In this stand-off, US President Donald Trump intervened last week to say that he had spoken to Saudi and Russian leaders and that he “expected” a cut of 10 million, possibly even 15 million, bpd.
That looks like wishful thinking. For one thing, it would not rebalance markets. Anas Al-Hajji, managing partner of US-based Energy Outlook Advisers, said: “The amount of the cut is relatively small given the major drop in demand.”
There are also some difficult relationships to smooth over in the OPEC+ alliance. Saudi Arabia and Russia exchanged angry statements last weekend, each accusing the other of starting the oil price war. Iran, with big reserves but hampered by US sanctions from exporting in large quantities, said that it might not take part in the conference.
The choreography of the two meetings also presents hurdles. The US will not be present at the OPEC+ meeting, but American Secretary of Energy Dan Brouillette said he would take part in the G20 event.
Because it is a free-market industry, America cannot order its oil producers to reduce output, but most analysts are agreed any attempt to rebalance global supply would be impossible without a US contribution.

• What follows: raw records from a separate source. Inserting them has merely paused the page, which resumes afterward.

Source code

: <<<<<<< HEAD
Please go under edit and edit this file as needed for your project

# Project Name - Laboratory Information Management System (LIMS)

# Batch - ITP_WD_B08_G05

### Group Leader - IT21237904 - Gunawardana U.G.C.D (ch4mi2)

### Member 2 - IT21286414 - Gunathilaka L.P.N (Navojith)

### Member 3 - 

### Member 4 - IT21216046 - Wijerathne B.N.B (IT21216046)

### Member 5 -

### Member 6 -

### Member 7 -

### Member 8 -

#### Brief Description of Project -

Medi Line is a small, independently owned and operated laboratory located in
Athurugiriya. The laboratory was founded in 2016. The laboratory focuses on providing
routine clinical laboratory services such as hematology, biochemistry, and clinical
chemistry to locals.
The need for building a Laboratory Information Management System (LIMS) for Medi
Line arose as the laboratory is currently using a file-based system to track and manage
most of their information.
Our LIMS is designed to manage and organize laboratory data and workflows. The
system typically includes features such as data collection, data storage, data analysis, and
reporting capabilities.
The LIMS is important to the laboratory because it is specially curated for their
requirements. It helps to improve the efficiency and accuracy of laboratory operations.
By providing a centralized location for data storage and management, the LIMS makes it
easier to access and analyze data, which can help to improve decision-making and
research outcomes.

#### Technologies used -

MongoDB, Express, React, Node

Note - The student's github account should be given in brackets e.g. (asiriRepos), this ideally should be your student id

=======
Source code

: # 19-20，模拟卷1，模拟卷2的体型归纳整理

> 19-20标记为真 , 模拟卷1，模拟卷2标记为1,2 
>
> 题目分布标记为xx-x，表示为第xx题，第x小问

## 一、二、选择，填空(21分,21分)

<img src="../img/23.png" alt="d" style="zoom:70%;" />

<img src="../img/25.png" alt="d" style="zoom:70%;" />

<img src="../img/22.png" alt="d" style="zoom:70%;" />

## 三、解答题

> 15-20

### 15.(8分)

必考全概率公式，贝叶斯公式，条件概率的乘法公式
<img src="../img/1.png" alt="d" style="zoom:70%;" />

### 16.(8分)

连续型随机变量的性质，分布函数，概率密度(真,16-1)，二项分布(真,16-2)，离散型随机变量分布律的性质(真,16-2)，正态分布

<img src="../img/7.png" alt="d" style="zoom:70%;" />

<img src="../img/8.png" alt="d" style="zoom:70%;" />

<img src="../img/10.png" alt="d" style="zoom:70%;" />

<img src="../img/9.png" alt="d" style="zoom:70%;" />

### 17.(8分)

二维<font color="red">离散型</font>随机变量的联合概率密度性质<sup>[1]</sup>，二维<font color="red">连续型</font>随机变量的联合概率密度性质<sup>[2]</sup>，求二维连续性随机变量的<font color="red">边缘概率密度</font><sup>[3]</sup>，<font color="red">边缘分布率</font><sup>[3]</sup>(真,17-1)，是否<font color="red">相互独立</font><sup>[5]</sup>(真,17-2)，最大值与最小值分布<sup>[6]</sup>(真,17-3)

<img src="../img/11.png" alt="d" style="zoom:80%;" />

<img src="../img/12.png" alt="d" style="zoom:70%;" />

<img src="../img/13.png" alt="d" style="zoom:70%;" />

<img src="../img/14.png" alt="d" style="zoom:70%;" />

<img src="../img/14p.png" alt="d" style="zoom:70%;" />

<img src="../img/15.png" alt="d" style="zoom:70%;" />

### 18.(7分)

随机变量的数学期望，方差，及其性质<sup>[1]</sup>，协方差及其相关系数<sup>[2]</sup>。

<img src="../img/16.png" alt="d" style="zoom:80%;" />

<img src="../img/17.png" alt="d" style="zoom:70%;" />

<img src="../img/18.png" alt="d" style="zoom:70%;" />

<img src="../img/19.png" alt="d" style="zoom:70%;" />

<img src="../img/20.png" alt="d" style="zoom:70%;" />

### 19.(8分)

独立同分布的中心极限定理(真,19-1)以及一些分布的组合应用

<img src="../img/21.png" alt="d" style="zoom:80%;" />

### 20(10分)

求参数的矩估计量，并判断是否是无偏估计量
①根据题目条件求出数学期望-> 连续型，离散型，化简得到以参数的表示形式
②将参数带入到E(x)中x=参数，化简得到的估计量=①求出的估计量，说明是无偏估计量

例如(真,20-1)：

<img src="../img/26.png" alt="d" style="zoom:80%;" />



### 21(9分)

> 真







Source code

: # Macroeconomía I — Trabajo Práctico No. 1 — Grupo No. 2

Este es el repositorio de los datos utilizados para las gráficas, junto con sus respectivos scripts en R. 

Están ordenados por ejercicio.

By going first, Saudi Arabia and Russia are “playing blind” without knowing what the Americans are thinking. Neither would want to agree big price-restoring cuts only for US producers – under big financial pressure at current levels – to swoop back into the market.
This week there have been some signs that the Americans are considering their own versions of cutbacks. The biggest US company, Exxon Mobil, said it would reduce capital expenditure on future projects by 30 percent; the US Energy Information Administration said oil production would fall by nearly 1 million bpd this year, in response to falling demand and financial pressures.
But even if the Saudis and Russians cut substantially alongside other big OPEC producers such as the UAE, and the Americans enter a long-term pattern of falling demand, it is still hard to see how cuts could reach the 10 million barrels Trump “expects,” let alone 15 million.
J. P. Morgan, the big US investment bank, said that it expects OPEC+ to come up with combined cuts of about 4.3 million barrels, most of that coming from Saudi Arabia, Russia and the UAE. “If it’s 4.3 million it only puts off the day when global storage gets filled completely,” said Robin Mills, CEO of Qamar Energy consultancy.
Storage facilities are nearly at the brim. Malek Azizeh, director of the premium facilities at the Fujairah Oil Terminal in the UAE, joked that he was going to hang a sign on the terminal gates: “Thanks, but no tanks.”